Bottlezone delivers wines, liquor, spirits and cigarettes to restaurants, bars, grilleries, hotels, resorts, and clubhouses. "We also have corporate accounts that order gifts from us," she adds.

 

The name of the game, she says, is mobility and access to the customer. Today, the couple still keeps their motorbike, but through the years, they have purchased an L300 FB, an Isuzu pickup, and a Toyota Super Grandia. The L300, they note, is spacious enough for deliveries, the Grandia comfortable enough for family use, but the pickup can be a liability during the rainy season.

 

The vehicle buying decisions of businessman Florentino Lucido are somewhat different.

 

In 2000, he retired from his job at a waste management company to put up a steel fabrication business. But problems with manpower made him give up this venture, so he opened a grocery and a small restaurant instead. They catered to guests at a nearby lodging inn, which he noticed was attracting a lot of tourists. His business prospered and it eventually led him to put up the 14-room Lucid Towers in Makati City on a lot owned by his parents.

 

Today, he and his wife are now also running a laundry shop, a sari-sari store, and a manpower agency.
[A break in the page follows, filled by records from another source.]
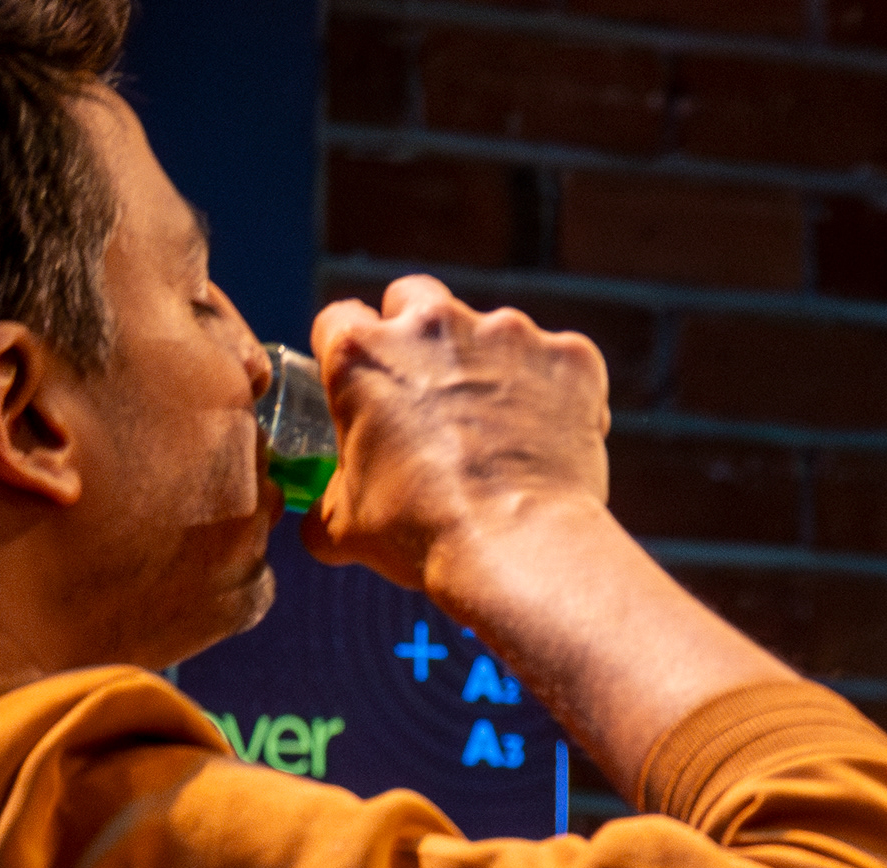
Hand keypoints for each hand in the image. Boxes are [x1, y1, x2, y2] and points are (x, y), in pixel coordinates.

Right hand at [301, 276, 613, 597]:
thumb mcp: (345, 527)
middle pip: (416, 299)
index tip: (368, 382)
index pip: (341, 322)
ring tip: (506, 430)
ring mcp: (507, 333)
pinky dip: (559, 393)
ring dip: (494, 366)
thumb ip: (325, 505)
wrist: (520, 548)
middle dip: (420, 333)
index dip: (352, 353)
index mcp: (362, 353)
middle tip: (436, 390)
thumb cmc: (423, 535)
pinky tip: (554, 439)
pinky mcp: (571, 358)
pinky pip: (562, 364)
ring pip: (494, 332)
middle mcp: (432, 325)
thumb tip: (316, 523)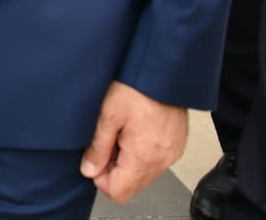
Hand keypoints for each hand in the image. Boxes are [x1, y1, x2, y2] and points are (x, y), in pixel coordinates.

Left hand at [79, 80, 184, 204]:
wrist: (164, 73)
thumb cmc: (137, 88)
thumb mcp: (108, 116)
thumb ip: (98, 148)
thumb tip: (89, 170)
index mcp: (142, 158)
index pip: (119, 193)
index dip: (101, 179)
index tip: (96, 159)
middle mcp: (161, 161)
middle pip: (131, 186)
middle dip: (114, 170)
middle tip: (108, 142)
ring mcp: (171, 155)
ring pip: (143, 175)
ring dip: (128, 162)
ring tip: (122, 133)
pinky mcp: (176, 146)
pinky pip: (156, 162)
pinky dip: (143, 154)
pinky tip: (136, 131)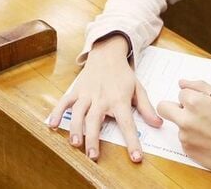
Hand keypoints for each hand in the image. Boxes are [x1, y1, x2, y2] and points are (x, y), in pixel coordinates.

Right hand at [46, 35, 162, 162]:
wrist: (107, 53)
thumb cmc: (123, 75)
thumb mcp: (138, 89)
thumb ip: (146, 108)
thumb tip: (158, 124)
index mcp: (119, 100)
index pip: (127, 124)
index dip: (132, 142)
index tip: (135, 158)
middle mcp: (102, 98)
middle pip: (96, 120)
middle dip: (93, 139)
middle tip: (93, 156)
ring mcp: (87, 94)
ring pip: (79, 112)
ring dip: (76, 128)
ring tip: (75, 144)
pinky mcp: (77, 90)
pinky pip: (65, 102)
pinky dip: (57, 113)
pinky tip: (52, 125)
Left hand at [157, 79, 210, 173]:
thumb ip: (199, 86)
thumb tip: (182, 83)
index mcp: (194, 103)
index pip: (181, 93)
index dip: (191, 97)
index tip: (200, 102)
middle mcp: (186, 119)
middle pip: (163, 107)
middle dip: (173, 107)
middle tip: (186, 111)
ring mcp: (184, 135)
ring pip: (177, 124)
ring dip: (187, 124)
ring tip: (208, 129)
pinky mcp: (186, 149)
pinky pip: (183, 139)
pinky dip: (192, 138)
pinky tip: (207, 140)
He says that his hotel business is doing so well that he now plans to put up an annex to his tourist inn.

 

At first, Lucido says, he was able to get by with an old Mercedes Benz that he had been driving for four years.  "But I sold it because it was becoming hard to maintain, and I went without a vehicle for one year," he recounts. Later, however, he ventured into fabricating industrial-type washing machines, so it became a major consideration in his decision to buy a truck.

 

"I bought a brand-new Nissan Frontier on installment," he says.  "It is sturdy and tough enough para pag-kargahan ko ng bakal [to load with steel] for my machines.  And when my wife and I go out, at least we are comfortable and cool, kasi malakas ang aircon [its aircon is strong]."  Still, Lucido says, he prefers to use his bicycle when going out on short trips.